It is amazing how vivid the memories still are even after six years. Six years ago, I took a leap of faith into the world of motherhood.
This unexpected journey is against all my Tauruean sense of practicality and stability. It goes against every grain of my belief not to plunge into the unknown without taking a dip first.
But I did go through it, took the plunge and all, and emerged as a doting mother, not without the accompanying ‘tummy-novela’ of course.
My journey started on the first month of my pregnancy. I was confused, to say the least. With no plans of having a baby in the immediate horizon, I was at a loss. I honestly haven't prepared myself for the introduction of this new life. I was caught by the winds of change flat-footed.

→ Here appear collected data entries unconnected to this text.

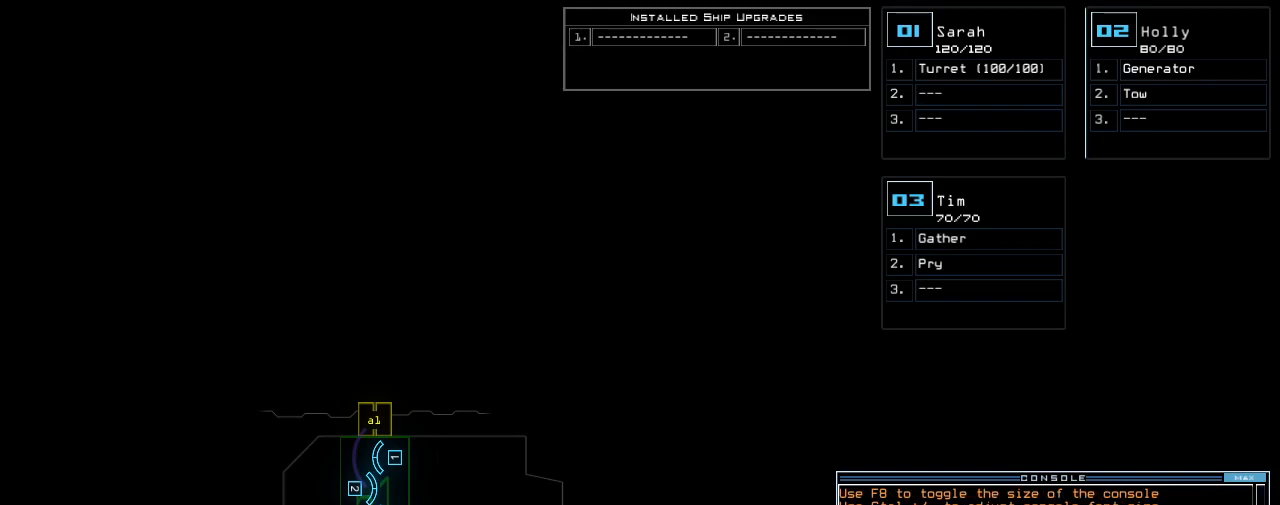
Gameplay with keyboard; each line is a JSON object with the keys held at the frame after it. "events" lists presses ("down") and releases ("up") of ".", "0", "1", "2", "3", "4", "5", "6", "7", "8", "9", "a", "b", "backspace", "c", "caps_lock", "comma", "ctrl_l", "ctrl_r", "d", "down", "e", "equals", "escape", "f", "f8", "g", "h", "i", "j", "k", "l", "left", "m", "minus", "n", "o", "p", "q", "quote", "r", "return", "right", "s", "semicolon", "shift_l", "shift_r", "space", "t", "tab", "tilde", "u", "up", "v", "w", "x", "y" and "z" between this image and that frame as [ms after this image, input, new state], when the widget could be followed in between. No other keys are recorded. Mouse input is not recorded. Not read: other_keys.
{"keys": [], "events": []}
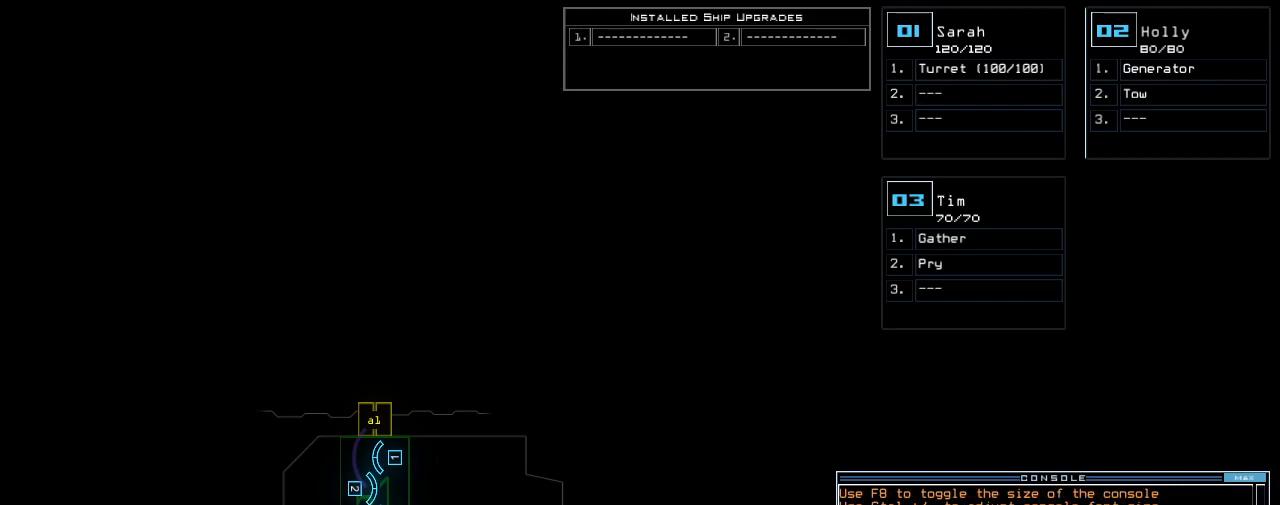
{"keys": [], "events": []}
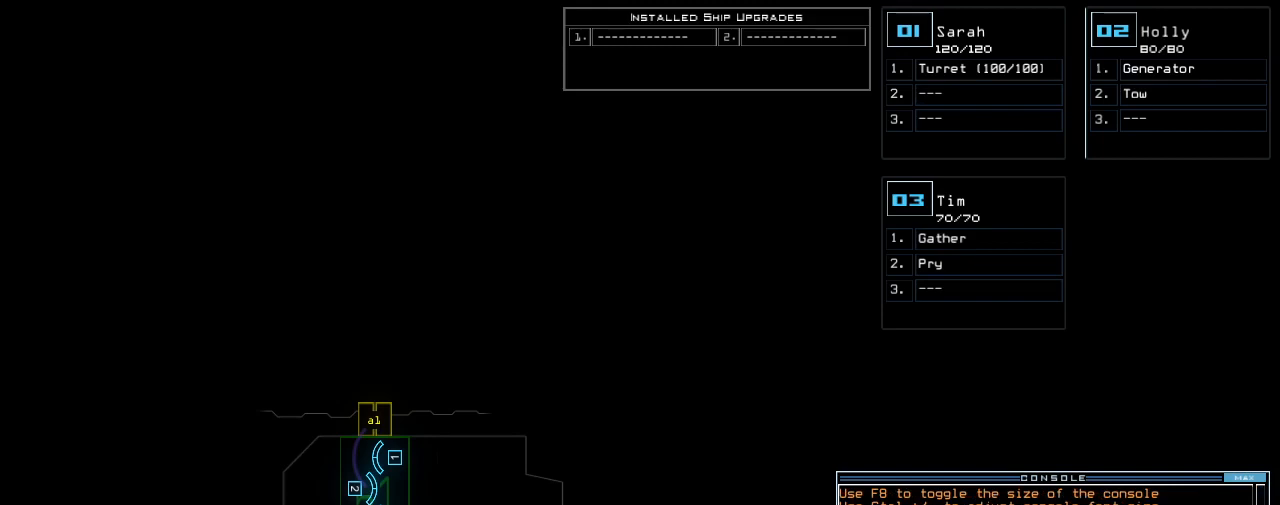
{"keys": [], "events": []}
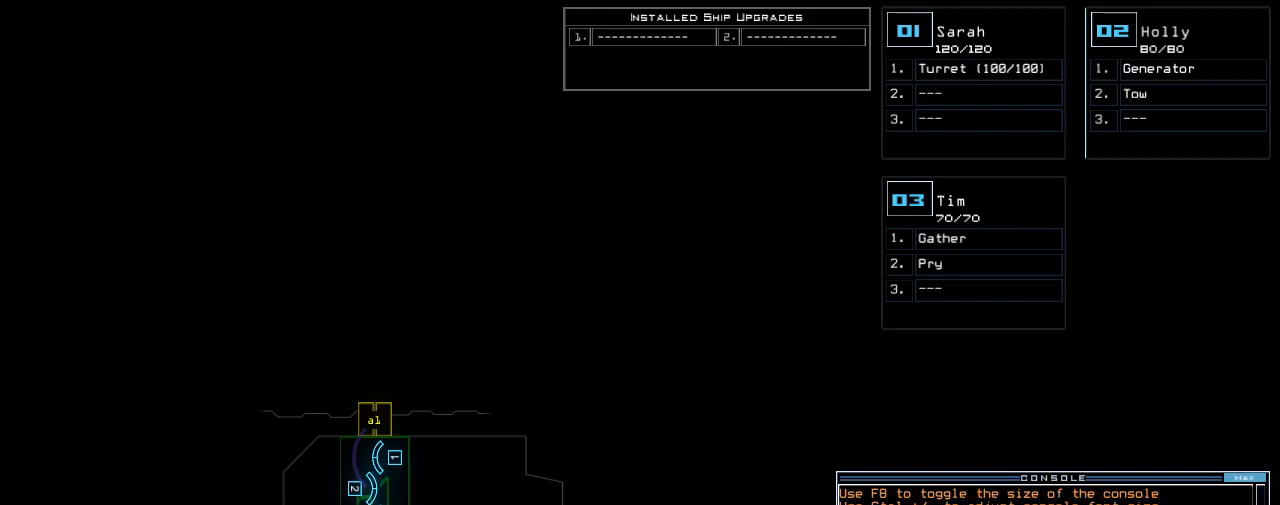
{"keys": ["w"], "events": [[300, "s", "down"], [360, "s", "up"], [460, "w", "down"]]}
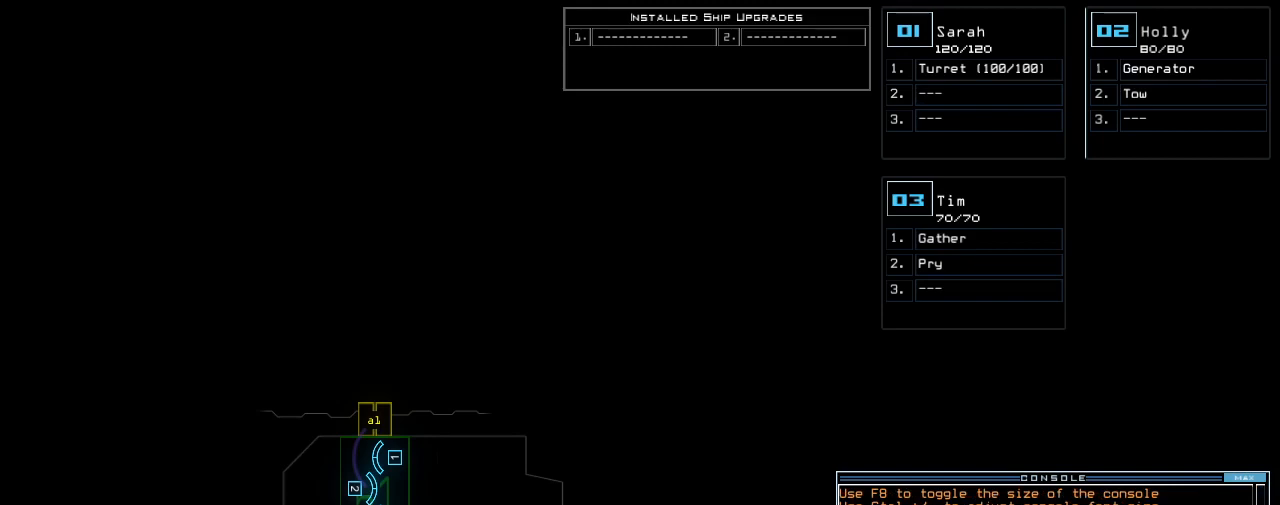
{"keys": [], "events": [[40, "a", "down"], [80, "space", "down"], [100, "w", "up"], [160, "a", "up"], [180, "space", "up"], [240, "3", "down"], [320, "space", "down"], [360, "3", "up"], [440, "space", "up"]]}
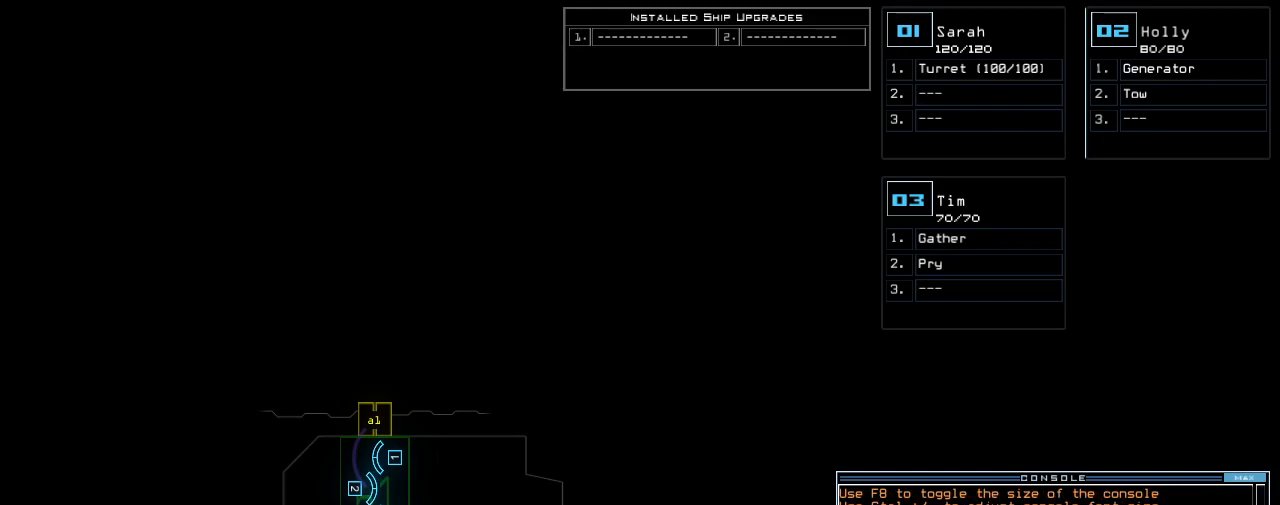
{"keys": ["return"], "events": [[220, "t", "down"], [280, "u", "down"], [320, "t", "up"], [360, "u", "up"], [440, "return", "down"]]}
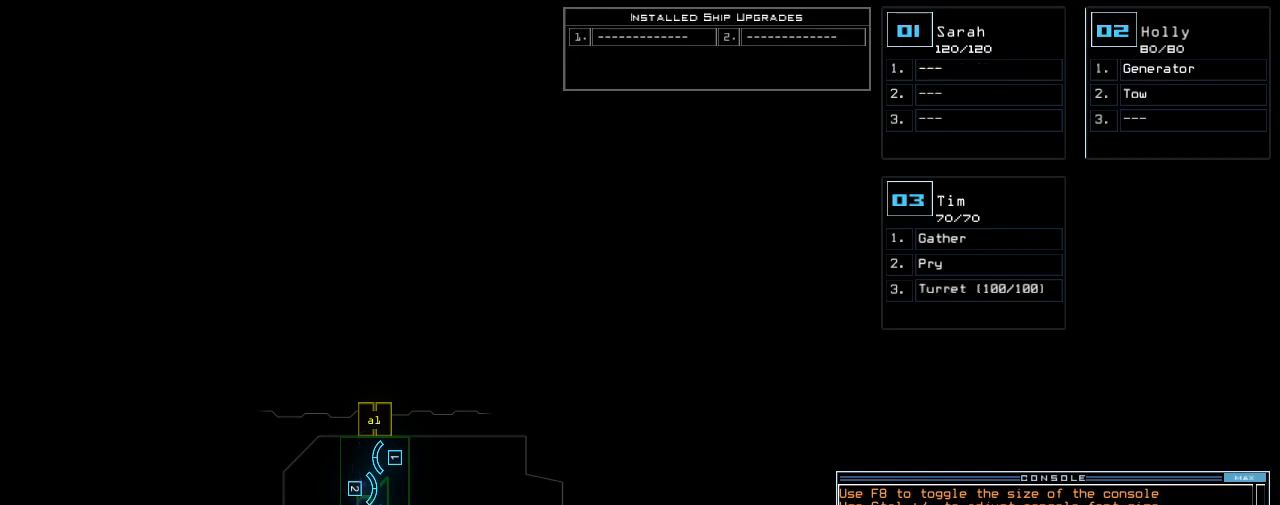
{"keys": [], "events": [[20, "return", "up"]]}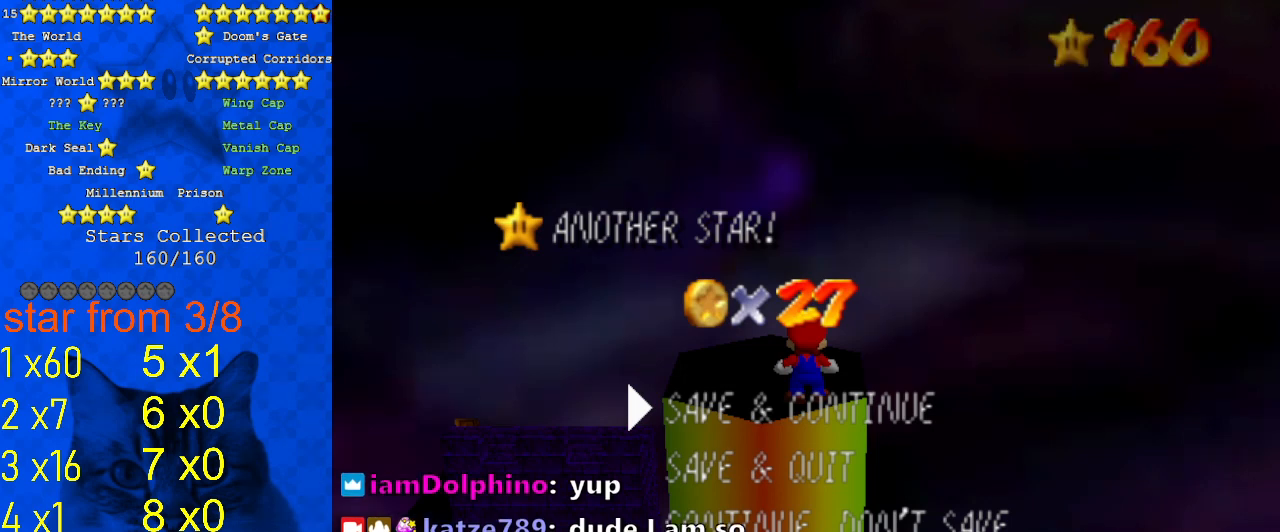
Gameplay with keyboard; each line is a JSON object with the keys held at the frame after it. "events" lists presses ("down") and releases ("up") of "a", "c", "ctrl", "d", "down", "left", "return", "right", "s", "shift", "up", "w", "x" and "y" between this image and that frame as [ms after this image, input, new state], when the widget could be followed in between. No other keys are recorded. Mouse input is not recorded.
{"keys": ["s"], "events": [[67, "d", "down"], [200, "d", "up"], [433, "s", "down"]]}
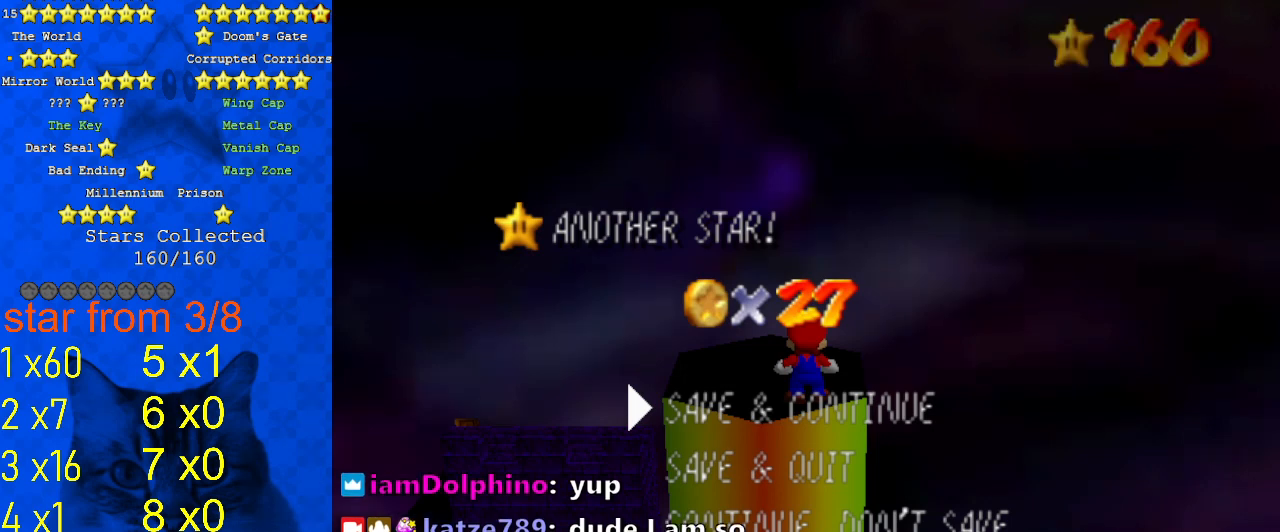
{"keys": [], "events": [[67, "s", "up"], [333, "a", "down"], [467, "a", "up"]]}
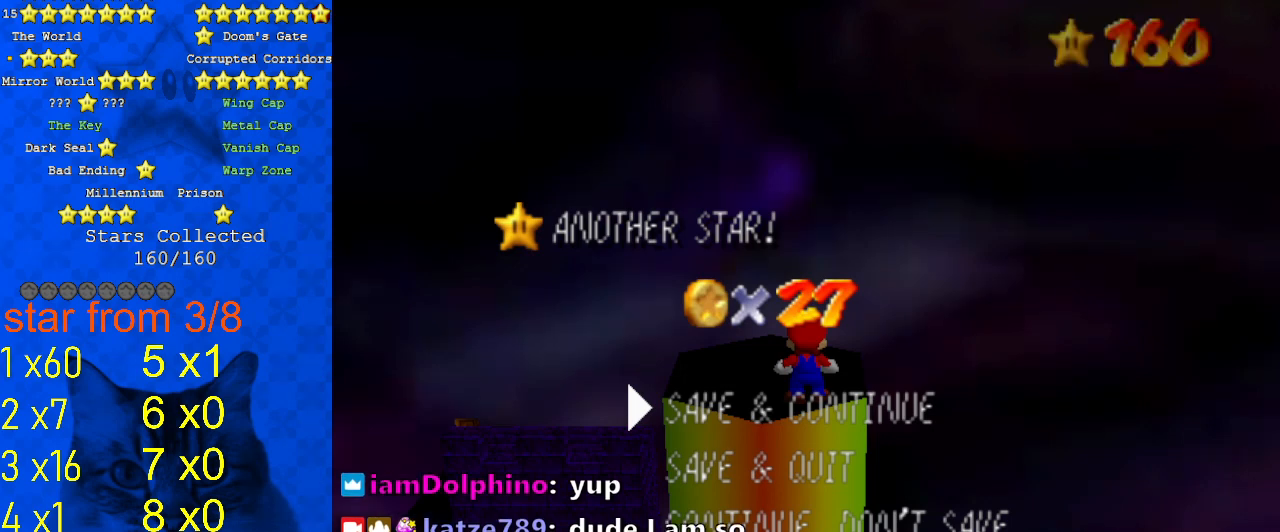
{"keys": [], "events": []}
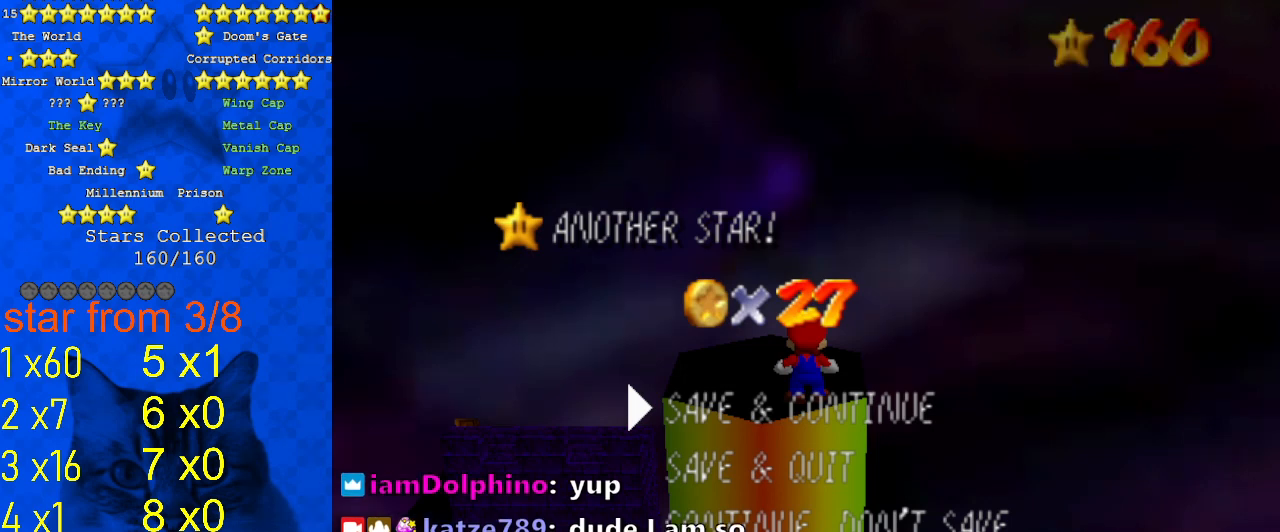
{"keys": [], "events": []}
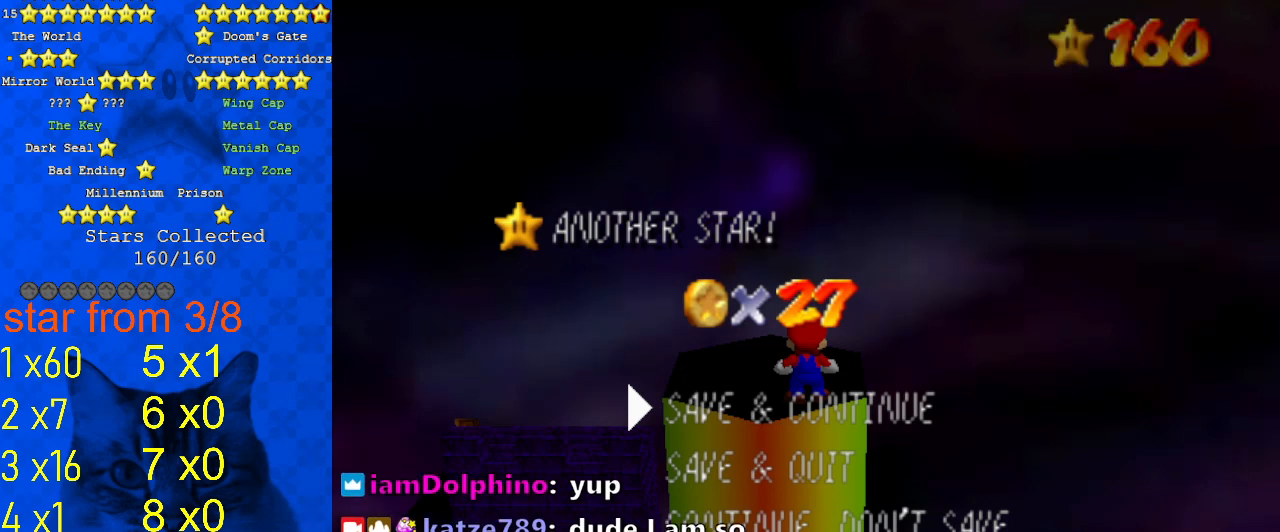
{"keys": ["return"], "events": [[367, "s", "down"], [467, "s", "up"], [500, "return", "down"]]}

I am financially and emotionally unqualified for this pregnancy. Besides, the pain of motherhood, literally speaking, still haunts me from my college days when we were shown very graphic videos of natural birthing.
For the next days, I embark on an emotional rollercoaster that can rival that of Enchanted Kingdom’s Space Shuttle. Yes, I have concerned terminating it “spontaneously.” It didn’t work because maybe, the effort to expunge the tiny creature is half-hearted. And maybe, just maybe, my baby’s will to live and be born is overwhelmingly strong that all my efforts are negated.
Weighing all the odds and heading the advice of wiser indviduals, I decided to keep the baby. It has already made itself very comfortable in its corner in my universe.
The moment I’ve decided to keep the baby, it is as if a dark ominous cloud lifted to reveal the golden sun. The ray of sunshine is most welcome. Days seem to be brighter, and the nights, more loving. I’m in a daze. I’m walking on clouds. Everything fell to its place.
Of course the moment I knew I was pregnant, I knew that I have to stop eating the deliciously sinful dinuguan of Goldilocks and switch to a more healthy lumpiang sariwa. I have to admit that I am not a very adventurous eater, so weaning myself away from the familiar dinuguan was a bit hard at first.
And letting go of the familiar and embracing the unfamiliar change in one’s life, such as becoming a mother for the first time, takes courage. Change may be the only thing constant in the world, but it is also one of the hardest things to accept at times.